Three Signals That Separate the Scenarios
The practical question is not “buy or sell HVN” but “which scenario is currently materializing.” Three signals can resolve this within the next four to six weeks.
The first is Hormuz. If tensions escalate further through late May, Scenario 1 becomes the working assumption. Any credible signal of Iran diplomatic progress opens Scenario 2.
The second is VNA’s June and July flight schedule. If the airline announces route suspensions or capacity reductions on low-margin routes, Scenario 3 is being activated, signaling that management believes Brent will remain elevated.
The third is the USD 100 per barrel threshold. Brent closing below USD 100 for three consecutive sessions is an early indicator of Scenario 2. Sustained closes above USD 110 per barrel confirm Scenario 1.
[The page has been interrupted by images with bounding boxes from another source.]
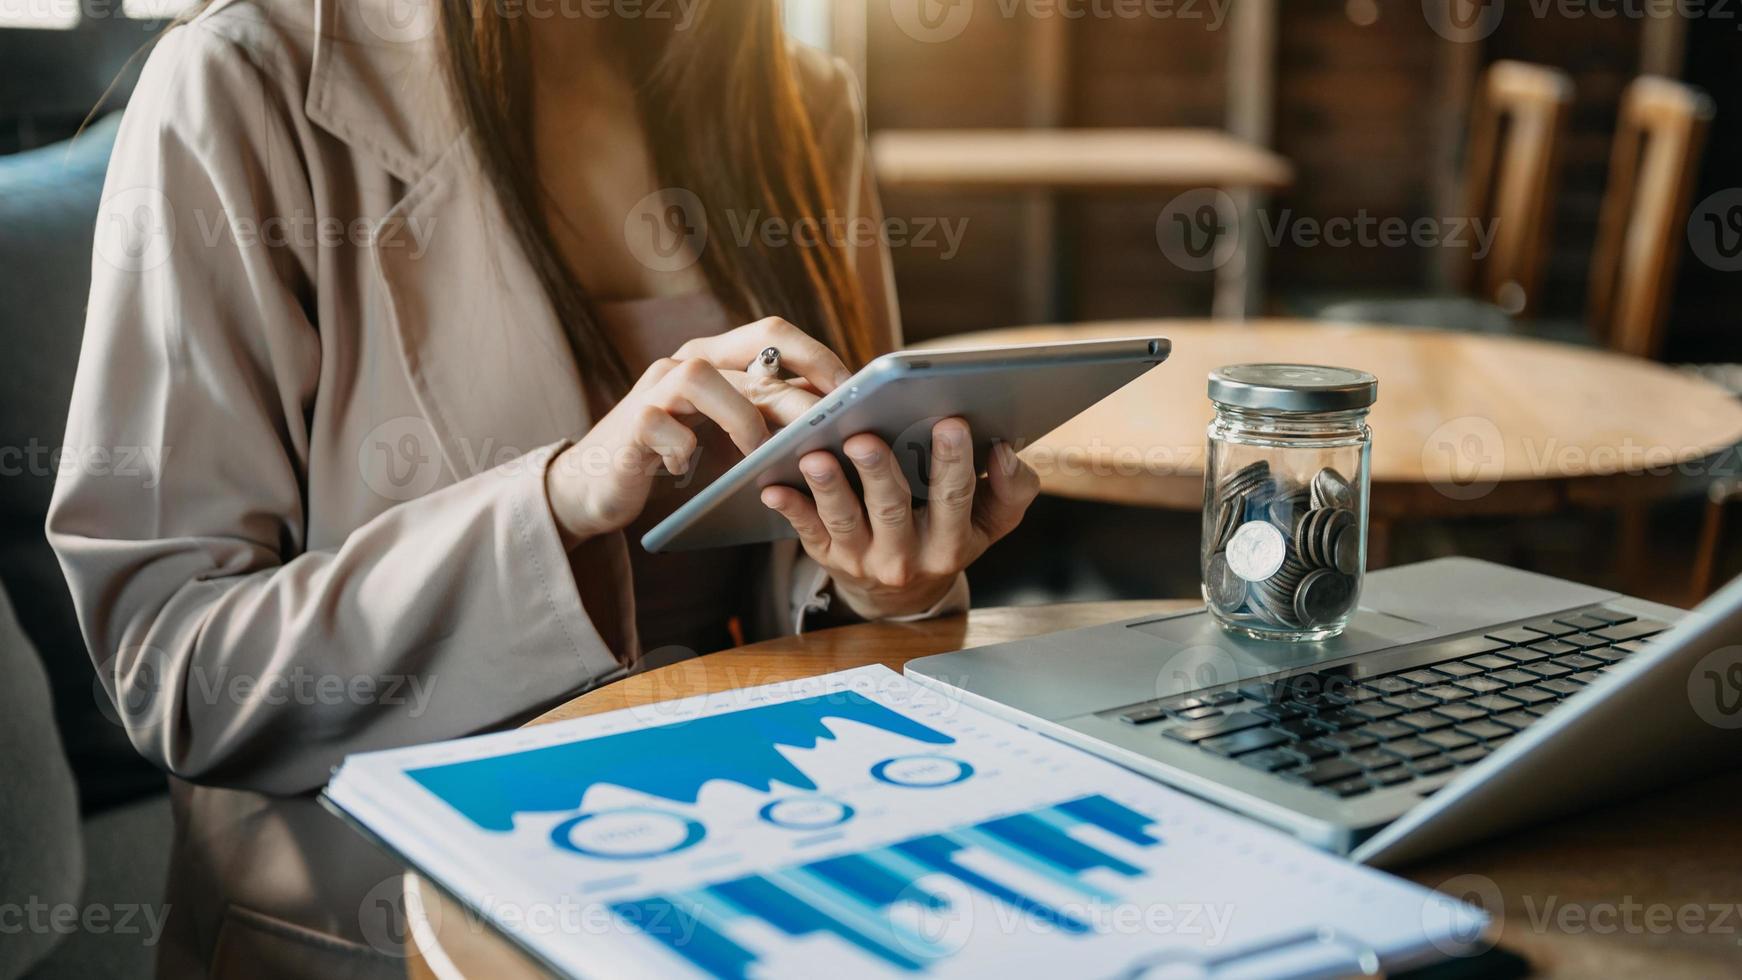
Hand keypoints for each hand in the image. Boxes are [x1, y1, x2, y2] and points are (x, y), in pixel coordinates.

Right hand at [545, 318, 843, 544]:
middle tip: (824, 435)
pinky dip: (682, 450)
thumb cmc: (675, 457)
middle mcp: (686, 363)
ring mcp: (655, 389)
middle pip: (752, 358)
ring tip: (758, 455)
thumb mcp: (728, 432)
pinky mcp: (631, 425)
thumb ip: (769, 418)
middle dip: (796, 398)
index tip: (853, 391)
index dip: (815, 355)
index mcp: (717, 358)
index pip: (772, 334)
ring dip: (741, 418)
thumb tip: (839, 421)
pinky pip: (662, 427)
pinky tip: (686, 469)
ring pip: (702, 377)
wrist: (596, 486)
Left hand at [760, 418, 1040, 620]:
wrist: (903, 594)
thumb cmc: (947, 535)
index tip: (952, 422)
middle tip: (866, 439)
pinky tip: (773, 486)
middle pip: (893, 510)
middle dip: (879, 473)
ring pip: (844, 521)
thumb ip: (1011, 489)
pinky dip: (790, 508)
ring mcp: (862, 559)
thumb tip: (1005, 451)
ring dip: (828, 488)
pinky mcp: (827, 556)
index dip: (955, 462)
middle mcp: (906, 557)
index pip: (957, 498)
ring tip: (815, 457)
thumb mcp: (990, 523)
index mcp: (951, 543)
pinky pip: (806, 533)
The Data Point That Matters Most
The structurally important feature of HVN is its asymmetric oil sensitivity. Energy stocks benefit when Brent rises; VNA is hurt, and typically with a larger relative move. That is a permanent characteristic of the cost structure, not a cyclical anomaly.
Q1’s VND 4,514 billion profit is a solid starting point, but it is already history. The decisive variable for the rest of 2026 is Brent: does it retreat below USD 90 per barrel, or does it hold above USD 100? Whichever path it takes will determine whether VNA’s year-end accumulated losses settle at the low end — around VND 22,000 billion — or the high end, near VND 30,000 billion.
The Q2 report, expected in late July, will be the first hard confirmation of which scenario has played out. But the leading signals — Hormuz developments, the summer flight schedule, and Brent’s behavior around the USD 100 threshold — are already observable, and they will begin resolving the uncertainty well before VNA publishes its next earnings.